Las Vegas casino magnate Sheldon G. Adelson has reportedly pledged $100 million, and possibly more, to help finance GOP candidate Donald Trump’s presidential campaign.
The news was reported in the Friday’s edition (May 13) of the New York Times.
The two men met last week to discuss the issue, according to two nameless Republican sources quoted by NYT who said they were not authorized to speak about the matter publicly.
Adelson, 82, and his wife Miriam met with Trump and his campaign manager, Corey Lewandowski at the St. Regis Hotel in midtown Manhattan, while the couple were in town for a gala dinner to benefit a Jewish organization.
During their chat, Trump reportedly told the Adelsons he is dedicated to protecting Israel’s security.
The billionaire has financed Republican causes over the years to the tune of hundreds of millions of dollars – but this year he plans to scale back contributions to Congressional campaigns to focus on helping Trump, according to the report.
There is, however, the thorny problem of logistics: there is a limit on how much money a single individual can give to political campaigns in the United States. In order to give really “big” money, one requires a “super PAC” — super political action committee.
On Thursday, one such group announced it would aim to raise $20 million for Trump. The Committee for American Sovereignty was formed by Doug Watts, a former aide to Ben Carson’s campaign. Watts now serves as the executive director of the group, which he said “will not accept special interest PAC contributions.”
However, up to this week Trump had not yet decided whether he will allow PACs to help finance his campaign.

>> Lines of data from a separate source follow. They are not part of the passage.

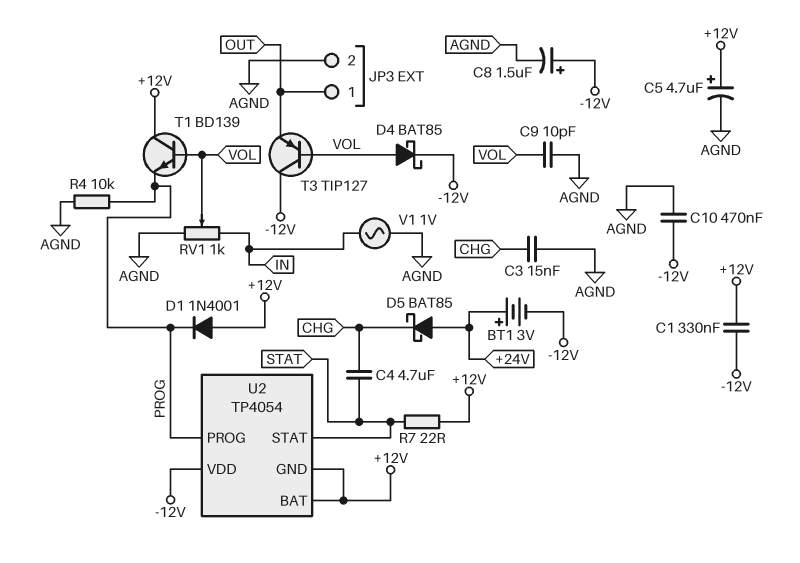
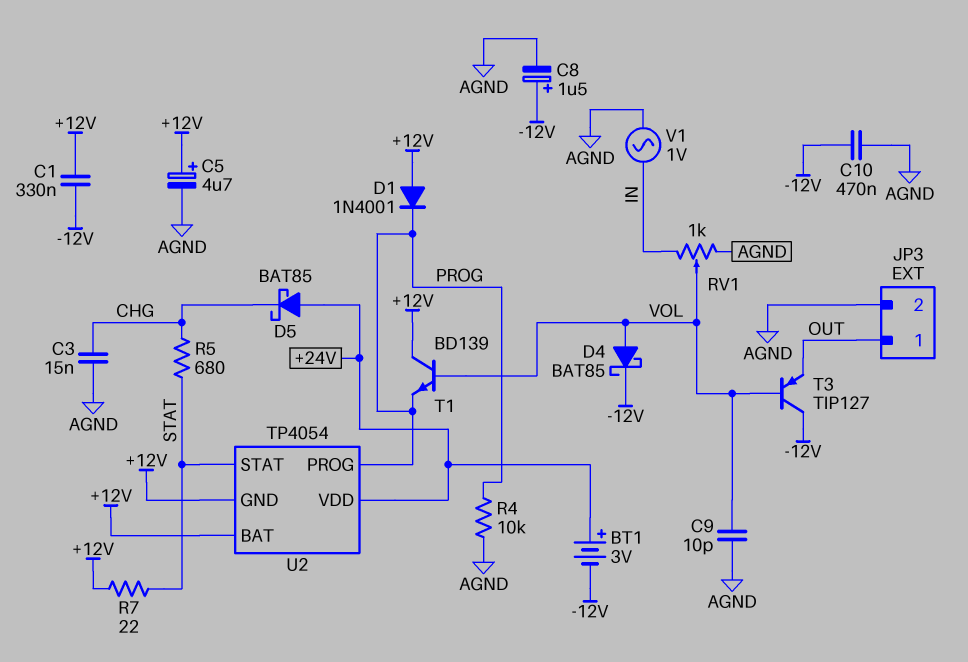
C4: 4.7uF (CHG, STAT) -> none
R5: none -> 680 (CHG, STAT)
U2 pin VDD: -12V -> +24V

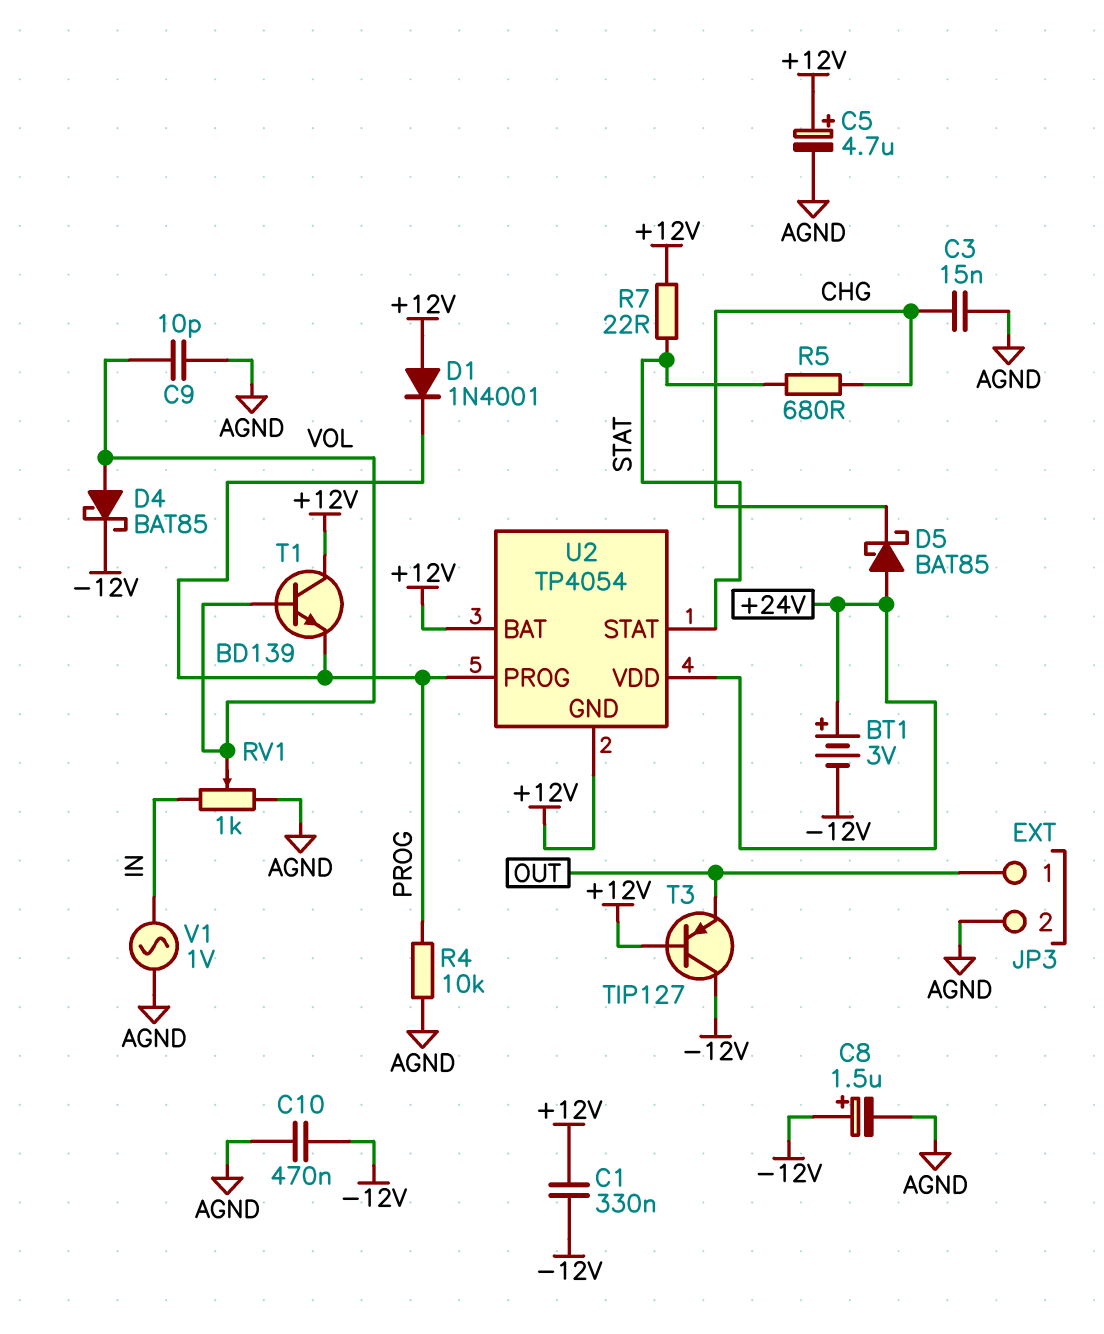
T3: PNP TIP127 (B VOL, C -12V, E OUT) -> PNP TIP127 (B +12V, C -12V, E OUT)

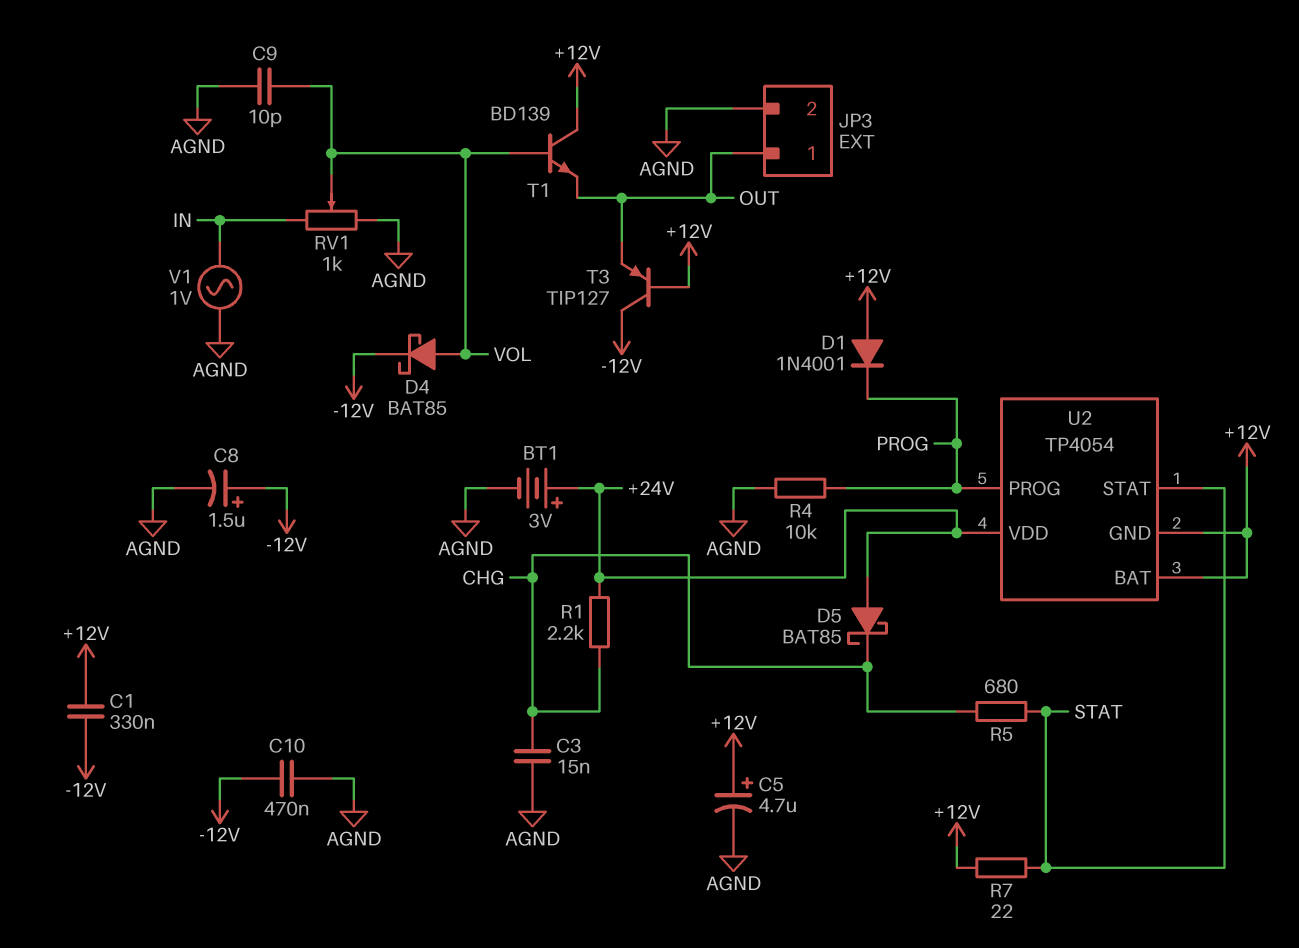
BT1: 3V (plus +24V, minus -12V) -> 3V (plus +24V, minus AGND)
R1: none -> 2.2k (+24V, CHG)
T1: NPN BD139 (B VOL, C +12V, E PROG) -> NPN BD139 (B VOL, C +12V, E OUT)

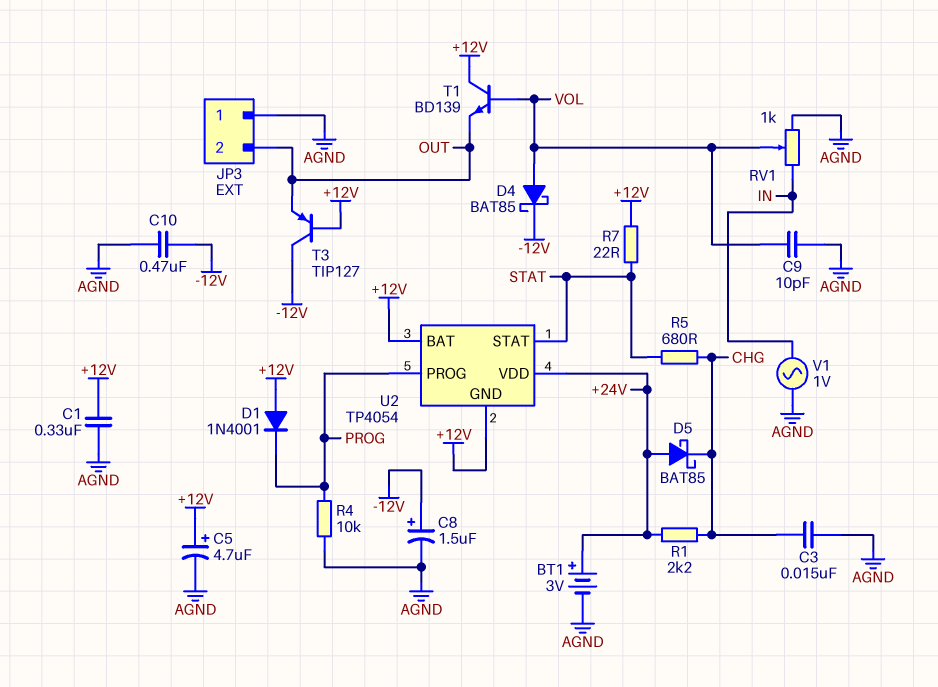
C1: 330nF (+12V, -12V) -> 330nF (+12V, AGND)
JP3 pin 1: OUT -> AGND
JP3 pin 2: AGND -> OUT

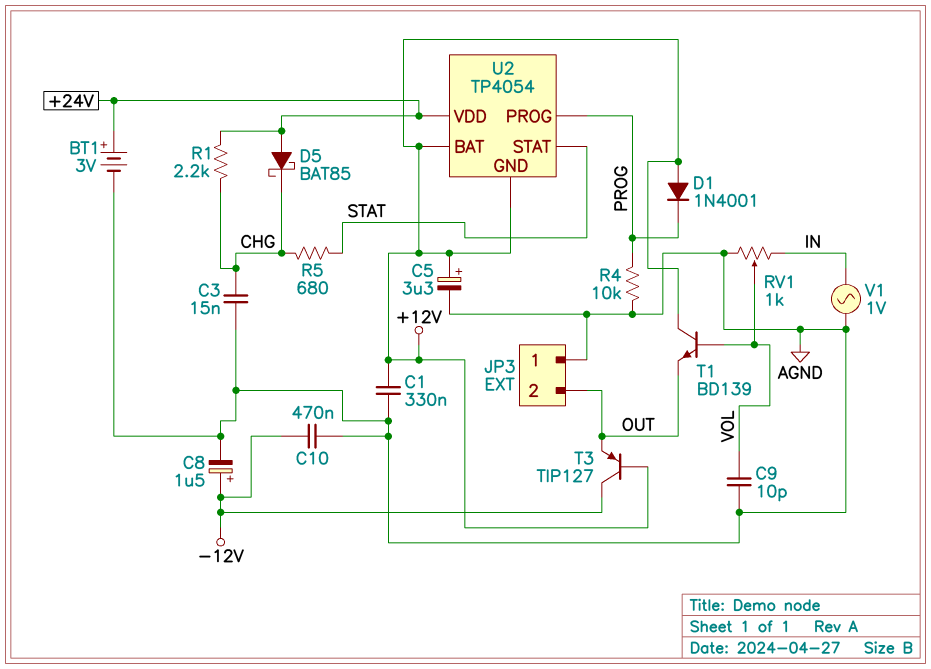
C5: 4.7uF (plus +12V, minus AGND) -> 3.3uF (plus +12V, minus AGND)
D4: schottky BAT85 (A VOL, K -12V) -> none
R7: 22 (+12V, STAT) -> none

Last October he disavowed nine unauthorized groups and demanded they return all funds they had raised to support his campaign. It seems that now, however, he has come to the realization that for a general campaign there is no way he can gather the needed $1.5 billion through individual contributions alone. Several of the bigger powerhouse Republican superPACs are quietly gearing up to begin the job of rounding up their major givers — something that Democratic opponent Hillary Clinton had already gotten busy with months ago — and have hired top-flight fundraisers and campaign managers to crank up the party machine.
Meanwhile, Adelson explained his reasons for throwing his support behind his fellow business mogul in an op-ed he wrote that was published in Friday’s Washington Post: “He is a candidate with actual CEO experience, shaped and molded by the commitment and risk of his own money rather than the public’s.
“I am endorsing Trump’s bid for president and strongly encourage my fellow Republicans – especially our Republican elected officials, party loyalists and operatives, and those who provide important financial backing – to do the same,” Adelson wrote.